Entre los detenidos de aquella noche estuvo Pinie Wald, editor del
diario socialista judío Avangard. Diez años después de los sucesos,
publicó un libro en yiddish, titulado Pesadilla, en el que relató cómo
fue torturado. Lo acusaban de querer implantar un soviet en la
Argentina, al igual que al ucraniano Sergio Suslow y otros arrestados. A
ese nivel había llegado la paranoia de la derecha.
Los metalúrgicos levantaron la huelga el 13, y el 14 cesó el paro
general. Ese día, radicales y conservadores aprobaron el estado de sitio
en Diputados. La iniciativa naufragó a los pocos días en el Senado,
donde la bancada oficialista fue su más fervorosa impulsora. El día que
se levantó la huelga, La Vanguardia cifró los números de la represión en
700 muertos y 2 mil heridos. Para La Nación, totalizaron cien muertos y
400 heridos.
La derecha se organiza
Días más tarde, los principales bancos del país abrieron cuentas para
depositar dinero a nombre de la flamante Liga Patriótica, una
iniciativa que contó con el apoyo de la Bolsa de Comercio y la Sociedad
Rural, entre otros grupos concentrados. Julio Godio, estudioso de la
Semana Trágica, lo graficó así: “El gran capital extranjero y el
nacional se coaligaban con el fin de contrarrestar la creciente
combatividad y espíritu revolucionario de los trabajadores argentinos”.
El 19 de enero se formalizó la fundación de la Liga, bajo el lema
“Patria y Orden”. Entre apellidos como Martínez de Hoz y Nazar Anchorena
figuraba el jefe de la represión: el general Dellepiane.

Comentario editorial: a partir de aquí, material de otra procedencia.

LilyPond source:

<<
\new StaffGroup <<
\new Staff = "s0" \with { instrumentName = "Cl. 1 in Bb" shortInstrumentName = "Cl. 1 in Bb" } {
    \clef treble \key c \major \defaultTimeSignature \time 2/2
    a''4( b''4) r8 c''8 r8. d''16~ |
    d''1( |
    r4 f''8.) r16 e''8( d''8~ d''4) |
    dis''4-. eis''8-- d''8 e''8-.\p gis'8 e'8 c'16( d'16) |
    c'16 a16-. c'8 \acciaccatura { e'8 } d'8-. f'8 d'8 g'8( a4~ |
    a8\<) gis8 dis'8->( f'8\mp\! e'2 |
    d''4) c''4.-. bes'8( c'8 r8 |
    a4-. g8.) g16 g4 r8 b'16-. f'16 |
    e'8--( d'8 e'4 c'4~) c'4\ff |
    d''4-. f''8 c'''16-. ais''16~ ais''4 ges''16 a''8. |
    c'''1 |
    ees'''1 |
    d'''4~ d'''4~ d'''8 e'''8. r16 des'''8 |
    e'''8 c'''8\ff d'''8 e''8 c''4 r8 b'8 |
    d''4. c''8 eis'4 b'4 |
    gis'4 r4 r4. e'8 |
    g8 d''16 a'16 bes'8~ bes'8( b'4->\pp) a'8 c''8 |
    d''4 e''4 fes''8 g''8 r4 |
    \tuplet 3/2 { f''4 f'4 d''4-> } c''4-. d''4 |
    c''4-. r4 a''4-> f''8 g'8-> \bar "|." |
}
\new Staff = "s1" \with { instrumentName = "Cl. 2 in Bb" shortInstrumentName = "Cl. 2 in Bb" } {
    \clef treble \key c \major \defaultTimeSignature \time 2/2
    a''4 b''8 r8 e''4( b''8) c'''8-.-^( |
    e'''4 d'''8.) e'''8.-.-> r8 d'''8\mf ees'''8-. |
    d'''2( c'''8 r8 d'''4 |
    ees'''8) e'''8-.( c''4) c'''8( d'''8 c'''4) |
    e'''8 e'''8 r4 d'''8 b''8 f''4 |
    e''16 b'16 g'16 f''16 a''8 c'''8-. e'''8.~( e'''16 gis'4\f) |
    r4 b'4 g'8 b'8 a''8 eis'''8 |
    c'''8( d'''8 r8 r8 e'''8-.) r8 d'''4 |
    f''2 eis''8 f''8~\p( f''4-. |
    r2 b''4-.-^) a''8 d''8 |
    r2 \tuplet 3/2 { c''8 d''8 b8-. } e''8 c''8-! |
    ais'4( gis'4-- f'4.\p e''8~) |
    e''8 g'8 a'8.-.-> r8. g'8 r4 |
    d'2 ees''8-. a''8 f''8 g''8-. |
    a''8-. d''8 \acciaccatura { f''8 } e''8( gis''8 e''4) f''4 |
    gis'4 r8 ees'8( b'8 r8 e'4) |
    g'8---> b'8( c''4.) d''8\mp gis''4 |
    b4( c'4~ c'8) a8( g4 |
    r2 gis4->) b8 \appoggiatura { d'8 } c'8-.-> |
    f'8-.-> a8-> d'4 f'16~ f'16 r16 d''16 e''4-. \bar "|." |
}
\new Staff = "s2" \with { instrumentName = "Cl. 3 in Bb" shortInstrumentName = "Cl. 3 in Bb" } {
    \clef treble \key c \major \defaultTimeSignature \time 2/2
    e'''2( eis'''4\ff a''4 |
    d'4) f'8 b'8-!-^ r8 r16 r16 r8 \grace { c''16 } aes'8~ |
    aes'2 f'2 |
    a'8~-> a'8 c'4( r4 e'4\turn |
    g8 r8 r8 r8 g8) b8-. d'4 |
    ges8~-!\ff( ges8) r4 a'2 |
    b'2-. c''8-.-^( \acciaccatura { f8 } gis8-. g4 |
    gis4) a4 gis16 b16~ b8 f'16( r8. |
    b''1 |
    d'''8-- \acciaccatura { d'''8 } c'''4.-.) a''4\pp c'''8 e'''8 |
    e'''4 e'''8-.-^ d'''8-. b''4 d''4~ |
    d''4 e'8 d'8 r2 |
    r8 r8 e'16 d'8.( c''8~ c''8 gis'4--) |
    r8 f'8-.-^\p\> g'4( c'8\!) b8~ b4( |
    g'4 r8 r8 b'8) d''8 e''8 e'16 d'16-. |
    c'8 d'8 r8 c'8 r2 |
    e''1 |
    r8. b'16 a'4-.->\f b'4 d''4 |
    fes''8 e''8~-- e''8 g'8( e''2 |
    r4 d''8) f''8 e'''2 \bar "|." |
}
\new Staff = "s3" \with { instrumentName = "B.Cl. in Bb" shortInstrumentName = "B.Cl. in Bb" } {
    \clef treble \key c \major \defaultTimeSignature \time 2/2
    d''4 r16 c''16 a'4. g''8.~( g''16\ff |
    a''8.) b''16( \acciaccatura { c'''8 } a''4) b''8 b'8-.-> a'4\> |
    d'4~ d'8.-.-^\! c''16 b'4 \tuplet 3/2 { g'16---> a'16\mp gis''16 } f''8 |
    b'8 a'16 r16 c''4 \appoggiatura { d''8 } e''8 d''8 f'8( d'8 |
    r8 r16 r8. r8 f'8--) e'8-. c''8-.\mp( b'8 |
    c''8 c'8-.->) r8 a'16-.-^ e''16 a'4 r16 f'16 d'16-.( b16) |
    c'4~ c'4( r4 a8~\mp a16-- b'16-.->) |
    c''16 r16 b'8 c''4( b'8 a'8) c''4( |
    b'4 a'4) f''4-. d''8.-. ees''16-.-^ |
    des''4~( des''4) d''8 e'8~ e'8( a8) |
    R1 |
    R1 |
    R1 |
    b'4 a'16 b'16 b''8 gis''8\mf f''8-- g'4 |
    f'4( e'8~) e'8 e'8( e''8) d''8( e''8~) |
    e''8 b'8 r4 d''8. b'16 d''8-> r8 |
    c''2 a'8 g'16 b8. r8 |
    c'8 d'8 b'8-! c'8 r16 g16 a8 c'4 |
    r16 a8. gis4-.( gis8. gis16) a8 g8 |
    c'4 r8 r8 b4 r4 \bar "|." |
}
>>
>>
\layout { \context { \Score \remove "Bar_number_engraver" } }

Si Buenos Aires había sido epicentro de una violencia que los
radicales aún hoy relativizan, con los militares como mano de obra, se
podía replicar esa lógica en un conflicto similar a cientos de
kilómetros. Fue lo que ocurrió en Santa Cruz en 1921. El Ejército asumía
funciones que antes eran de la policía en cuanto al control social y la
represión. La fuerza se politizó y se crearon logias militares durante
los años 20. El camino quedaba tapizado hacia el primer golpe de Estado.